Monday, February 25, 2008

Right Brain, Left Brain


Here is an amusing little exercise: Click on the image, and see if it spins. Which way? Clockwise, or counter-clockwise?

Go here, and see what -- and maybe -- how you think ...

11 comments:

Irene said...

What does it signify if you can make her change directions at will?

Steve Perry said...

I'm not sure, She starts out going clockwise for me every time, but I can change that by concentrating on her.

Daniel Keys Moran said...

I've seen this before -- it varies clockwise/counter-clockwise for me -- I don't know what causes it to change direction.

Anonymous said...

I'm having a hard time believing she'll go counter-clockwise.

Delilah

Steve Perry said...

Oh, yeah. Until you get the hang of it, shift your gaze to the shadow just below her foot, and then think of her going the other way.

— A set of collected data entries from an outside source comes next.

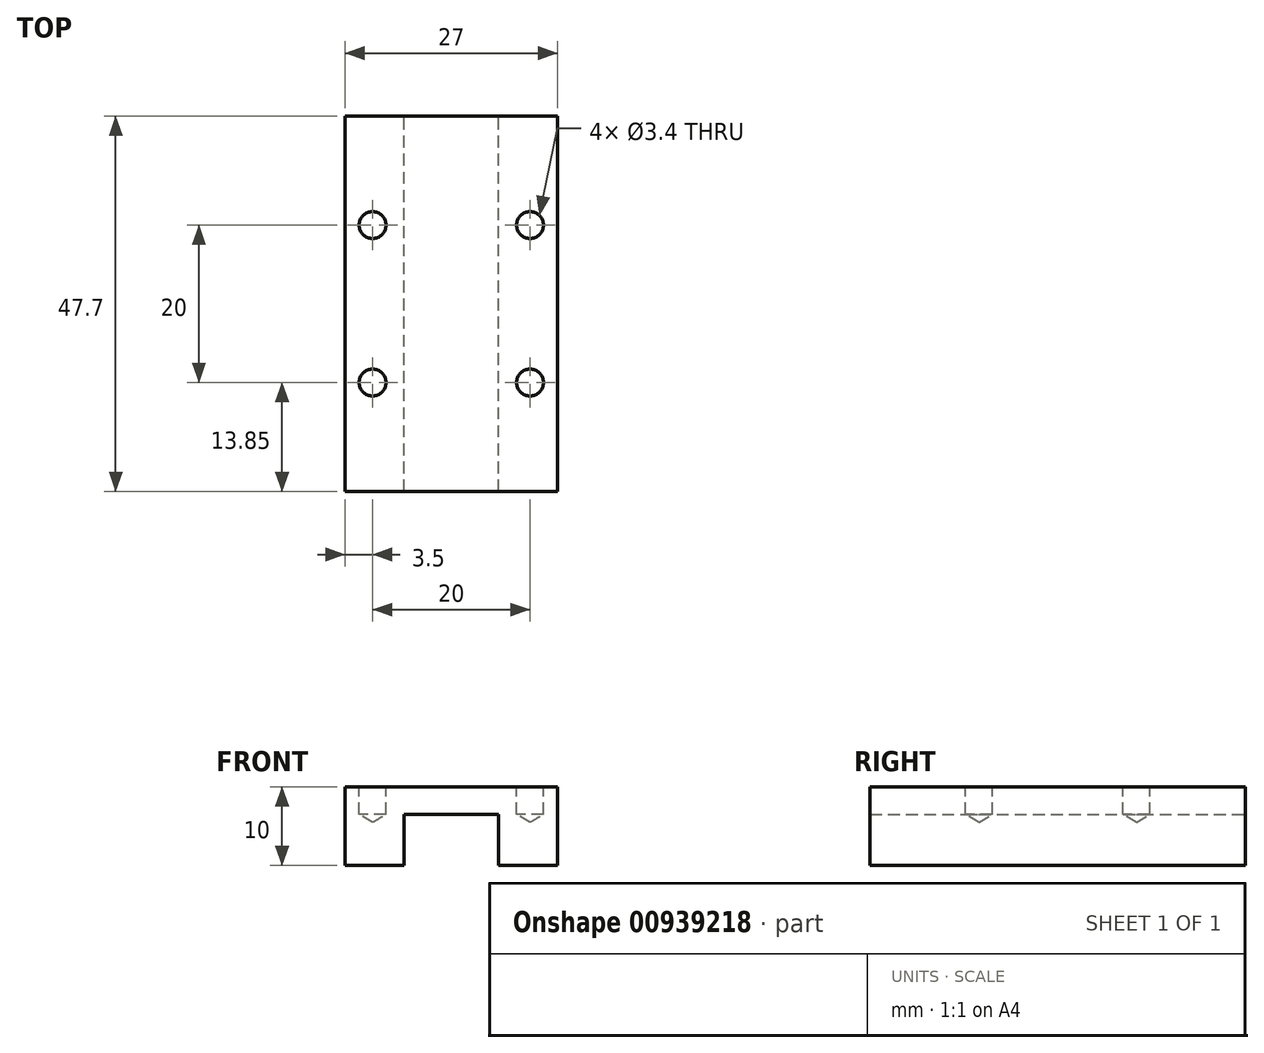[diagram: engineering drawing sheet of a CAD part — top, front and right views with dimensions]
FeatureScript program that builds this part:
annotation { "Feature Type Name" : "Feature", "Feature Type Description" : "" }
export const myFeature = defineFeature(function(context is Context, id is Id, definition is map)
    precondition{}
    {
        {
            var Q0;
            Q0=qCreatedBy(makeId("Front.planeOp"),FACE);
            var sketch = newSketch(context, id + "F0", { "sketchPlane" : qUnion([Q0])});
            skLineSegment(sketch, "E0.bottom", {"start": v(13.5, -5) * mm, "end": v(-13.5, -5) * mm});
            skLineSegment(sketch, "E0.top", {"start": v(13.5, 5) * mm, "end": v(-13.5, 5) * mm});
            skLineSegment(sketch, "E0.left", {"start": v(13.5, -5) * mm, "end": v(13.5, 5) * mm});
            skLineSegment(sketch, "E0.right", {"start": v(-13.5, -5) * mm, "end": v(-13.5, 5) * mm});
            skPoint(sketch, "E0.middle", {"position": v(0, 0) * mm});
            skLineSegment(sketch, "E1.bottom", {"start": v(6, -5) * mm, "end": v(-6, -5) * mm});
            skLineSegment(sketch, "E1.top", {"start": v(6, 1.5) * mm, "end": v(-6, 1.5) * mm});
            skLineSegment(sketch, "E1.left", {"start": v(6, -5) * mm, "end": v(6, 1.5) * mm});
            skLineSegment(sketch, "E1.right", {"start": v(-6, -5) * mm, "end": v(-6, 1.5) * mm});
            skPoint(sketch, "E1.middle", {"position": v(0, -1.75) * mm});
            skSolve(sketch);
        }
        {
            var Q0;
            Q0=makeQuery(id+"F0.imprint","IMPRINT",FACE,{"disambiguationData":[TD([[makeQuery(id+"F0.imprint","IMPRINT",EDGE,{"derivedFrom":sQuery(id+"F0.wireOp",EDGE,"E0.top")}),1.0]])]});
            extrude(context, id + "F1", {"entities" : qUnion([Q0]), "endBound" : BoundingType.SYMMETRIC, "depth" : 47.7 * mm, "offsetDistance" : 25 * mm});
        }
        {
            var Q0;
            Q0=makeQuery(id+"F1.opExtrude","SWEPT_FACE",FACE,{"disambiguationData":[OSD([sQuery(id+"F0.wireOp",EDGE,"E0.top")])]});
            var sketch = newSketch(context, id + "F2", { "sketchPlane" : qUnion([Q0])});
            skLineSegment(sketch, "E2.bottom", {"start": v(10, -10) * mm, "end": v(-10, -10) * mm, "construction": true});
            skLineSegment(sketch, "E2.top", {"start": v(10, 10) * mm, "end": v(-10, 10) * mm, "construction": true});
            skLineSegment(sketch, "E2.left", {"start": v(10, -10) * mm, "end": v(10, 10) * mm, "construction": true});
            skLineSegment(sketch, "E2.right", {"start": v(-10, -10) * mm, "end": v(-10, 10) * mm, "construction": true});
            skPoint(sketch, "E2.middle", {"position": v(0, 0) * mm});
            skSolve(sketch);
        }
        {
            var Q0;
            Q0=sQuery(id+"F2.wireOp",VERTEX,"E2.left.end");
            var Q1;
            Q1=sQuery(id+"F2.wireOp",VERTEX,"E2.bottom.start");
            var Q2;
            Q2=sQuery(id+"F2.wireOp",VERTEX,"E2.right.start");
            var Q3;
            Q3=sQuery(id+"F2.wireOp",VERTEX,"E2.right.end");
            var Q4;
            Q4=makeQuery(id+"F1.opExtrude","SWEPT_BODY",BODY,{"disambiguationData":[OSD([sQuery(id+"F0.wireOp",EDGE,"E0.bottom"),sQuery(id+"F0.wireOp",EDGE,"E0.top"),sQuery(id+"F0.wireOp",EDGE,"E0.left"),sQuery(id+"F0.wireOp",EDGE,"E0.right"),sQuery(id+"F0.wireOp",EDGE,"E1.top"),sQuery(id+"F0.wireOp",EDGE,"E1.left"),sQuery(id+"F0.wireOp",EDGE,"E1.right")])]});
            hole(context, id + "F3", {"style" : HoleStyle.SIMPLE, "endStyle" : HoleEndStyle.BLIND, "standardTappedOrClearance" : lookupTablePath({ "standard" : "ISO", "fit" : "Normal", "size" : "M3", "type" : "Clearance" }), "standardBlindInLast" : lookupTablePath({ "fit" : "Normal", "standard" : "ISO", "engagement" : "75%", "pitch" : "0.5 mm", "size" : "M3", "type" : "Clearance & tapped" }), "holeDiameter" : 3.4 * mm, "majorDiameter" : 5 * mm, "holeDepth" : 3.5 * mm, "isTappedThrough" : true, "tappedDepth" : 12 * mm, "tapClearance" : 3, "locations" : qUnion([Q0, Q1, Q2, Q3]), "scope" : qUnion([Q4])});
        }
    });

The theory is that right brain thinking makes her go one way, and left brain the other; by shifting the way you think -- literally -- you can change the spin.

I dunno how valid it it, but the link to the article offers some explanation.

Tiel Aisha Ansari said...

Clockwise for me, it's an effort to make her go counter.

I wonder if you'd get a different distribution of responses with an abstract shape instead of a human figure, though. Seems like a person's initial response to the figure might influence how the brain is working at that moment.

Steve Perry said...

I don't think the figure makes the difference. You can draw a box with two sets of squares joined by angled lines and make the same visual swap if you want.

It's also easier to look at the still image to see the shift. In both cases, the spinner's foot is pointing toes up, but in one, the toes are pointing away from the viewer, and in the other, toward you.

Kai Jones said...

Maybe it would work better for me if it were a naked man.

Daniel Keys Moran said...

Interesting ... as some of you may know, the vision went off in my right eye a couple years back, and in the last few months has completely flamed out....

She used to go clockwise and counterclockwise for me -- now she goes clockwise, and never goes counterclockwise no matter what. The left eye feeds the right side of the brain directly ... maybe this means I'll be getting more creative now the left side of my brain's getting no meaningful visual input ...

Hey, lemonade. :-)

Dan Gambiera said...

Clockwise but easy to switch.

J.D. Ray said...

I did my best, but couldn't make her go counter-clockwise. Of course, I kept getting distracted by her nakedness. Dammit, I'm a cheap date.